**Exercise prompt:** Copy out the text of the rows below, leaving out the pictures, and swap "customer" for "client" wherever it appears, with everything else kept the same.

**Data to examine:**
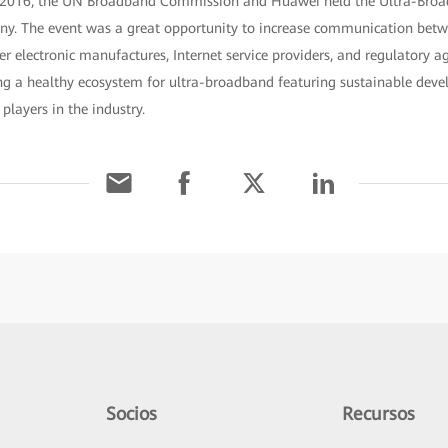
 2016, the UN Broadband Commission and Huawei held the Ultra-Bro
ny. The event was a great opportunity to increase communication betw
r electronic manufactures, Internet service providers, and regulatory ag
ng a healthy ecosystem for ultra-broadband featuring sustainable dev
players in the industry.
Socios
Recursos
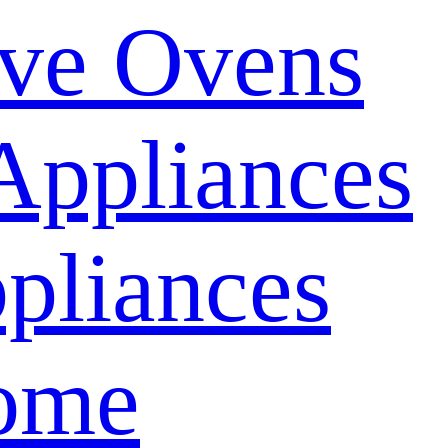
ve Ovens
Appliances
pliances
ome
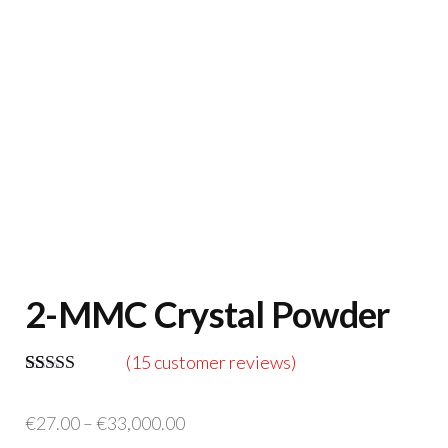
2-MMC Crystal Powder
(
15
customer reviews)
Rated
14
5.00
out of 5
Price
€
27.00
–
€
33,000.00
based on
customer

**Answer:**
 2016, the UN Broadband Commission and Huawei held the Ultra-Bro
ny. The event was a great opportunity to increase communication betw
r electronic manufactures, Internet service providers, and regulatory ag
ng a healthy ecosystem for ultra-broadband featuring sustainable dev
players in the industry.
Socios
Recursos
ve Ovens
Appliances
pliances
ome
2-MMC Crystal Powder
(
15
client reviews)
Rated
14
5.00
out of 5
Price
€
27.00
–
€
33,000.00
based on
client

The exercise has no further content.